Buenos Aires fought a ferocious -- and expensive -- legal battle against Uruguay two years ago in a bid to have the Finnish-built pulp mill closed down, taking the case to the International Court in The Hague, Netherlands. The world court rejected Argentina's claim that the facility pollutes the river.
Argentine officials say Uruguayan plans to increase the plant's capacity change everything, including the basis for the court's judgment in favor of Uruguay. With more pulping activity envisioned, the plant will be operating in violation of bilateral agreements and international conventions, the complaint says.
Critics, including some in Argentina, argue the revival of a growing protest movement against the pulp mill is a politically motivated ploy by President Cristina Fernandez to win popular approval before October mid-term elections.

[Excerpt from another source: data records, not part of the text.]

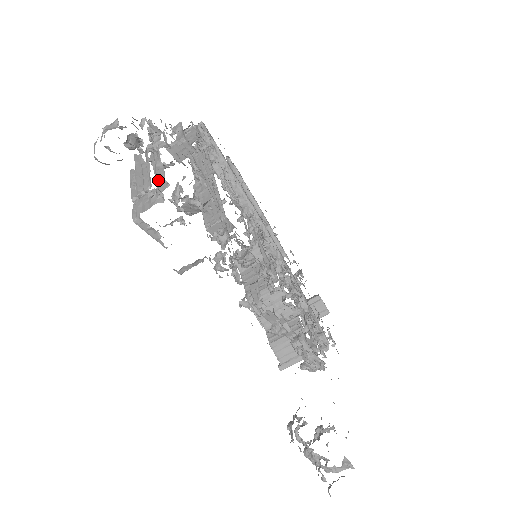
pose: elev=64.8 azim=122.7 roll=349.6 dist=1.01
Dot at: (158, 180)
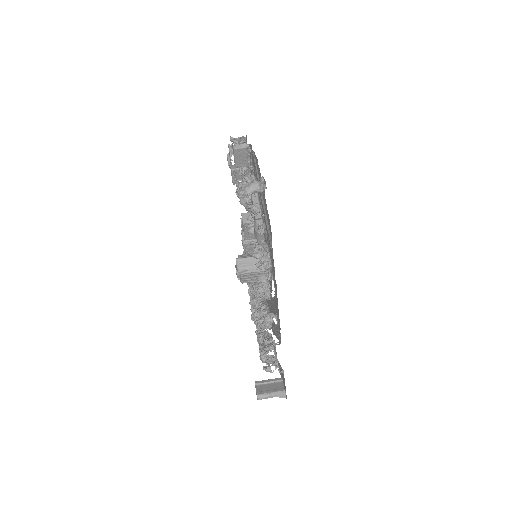
Dot at: occluded
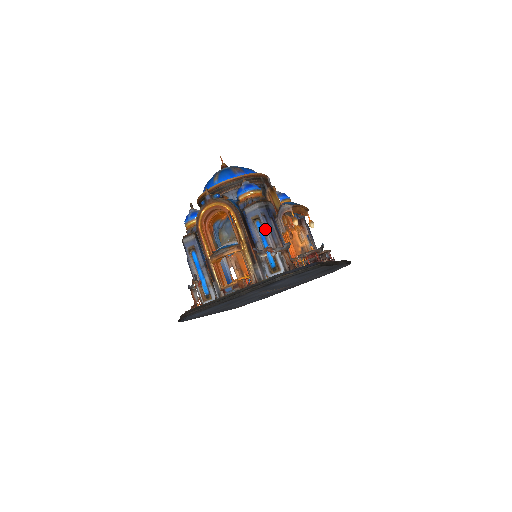
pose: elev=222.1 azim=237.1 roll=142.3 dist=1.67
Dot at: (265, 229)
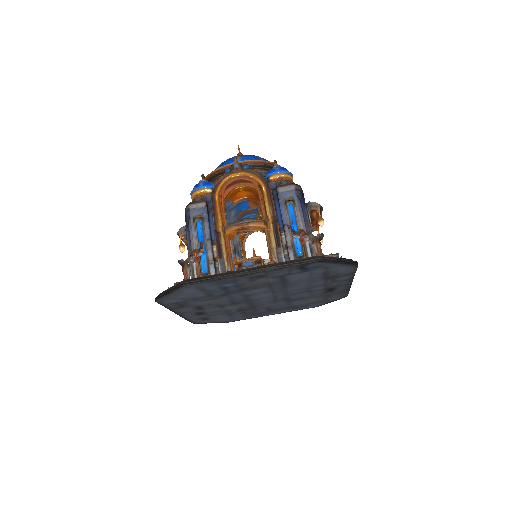
Dot at: (299, 213)
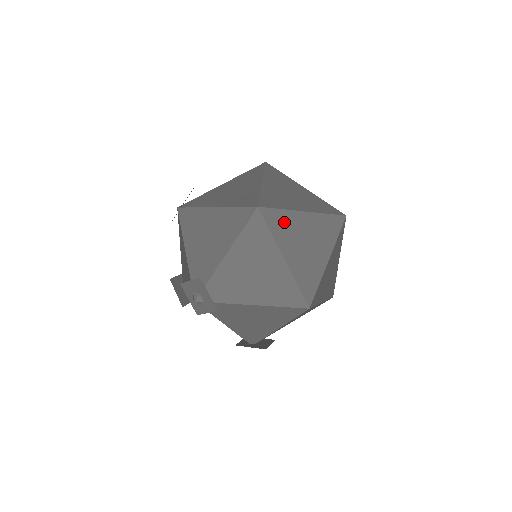
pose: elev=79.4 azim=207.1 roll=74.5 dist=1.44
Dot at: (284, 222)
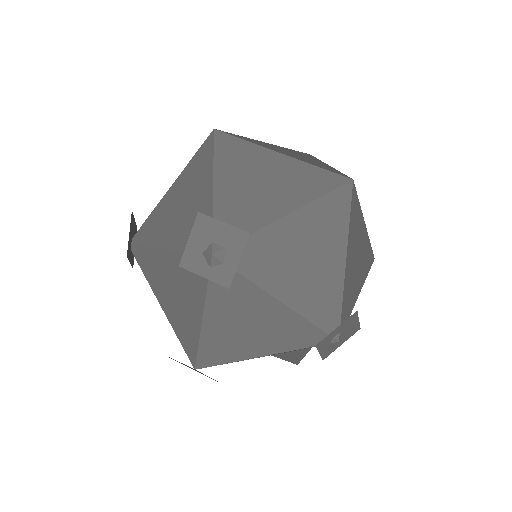
Dot at: (253, 141)
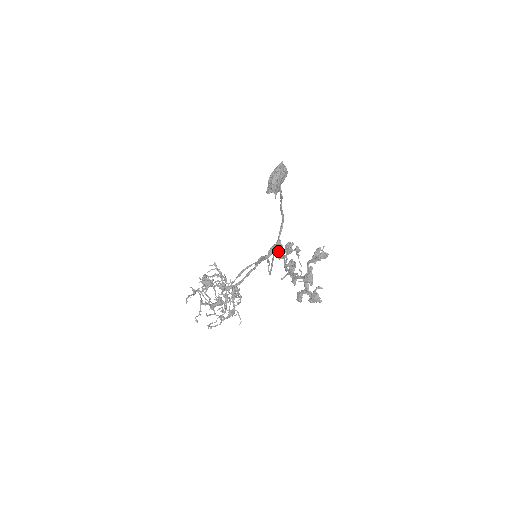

The pulp mill produces about 1.1 million tons of cellulose paste each year, mainly for export. The plant's Finnish operators want to raise that capacity to 1.3 million tons. Argentine officials said the planned increase will put pollutants in the Uruguay river, a charge both the pulp mill management and the government in Montevideo deny.
Controversy over the Uruguayan plans hit the headlines after Argentine Entre Rios province Gov. Sergio Urribarri launched highly publicized protests.
Urribarri said he is seeking clarifications from Uruguay over the pulp mill expansion plans. Despite independent international assessments the pulp mill isn't a threat to the local environment the Argentine government says the expansion threatens to break bilateral agreements on the conduct of both sides on key environmental issues.
Senior Argentine officials said Uruguay's action was "shameful" and an affront to existing understandings over pollution control.
Uruguayan President Jose Mujica, who helped defuse a previous diplomatic row, has declined to become entangled in the argument. He suggested Argentine protests were tied to that country's mid-term elections Oct. 27 and any action before those polls would be unnecessary.
Mujica is treading carefully on the pulp mill dispute after recent economic setbacks hit his public approval ratings.
Mujica, 77, came to power amid optimism his easy-going patrician style of governance would boost business confidence, stabilize Uruguayan society and make the most of the country's commodities-driven income growth.
Instead, critics of Mujica complain most of the country's economic and social problems remain unresolved and runaway inflation is taking a toll on Uruguay's living standards. The pulp mill dispute comes at an unwelcome juncture for Mujica.
Mujica won international respect after he persuaded Fernandez to drop her confrontation with Uruguay over the pulp mill dispute. But the country's ties with Argentina soured again as Montevideo tried unsuccessfully to resolve differences over border tariffs, disputes over the use of waterways and other trade issues. The pulp mill row has spawned several new political groups in Argentina, drumming up support for Fernandez but also engendering environmental politics in the country.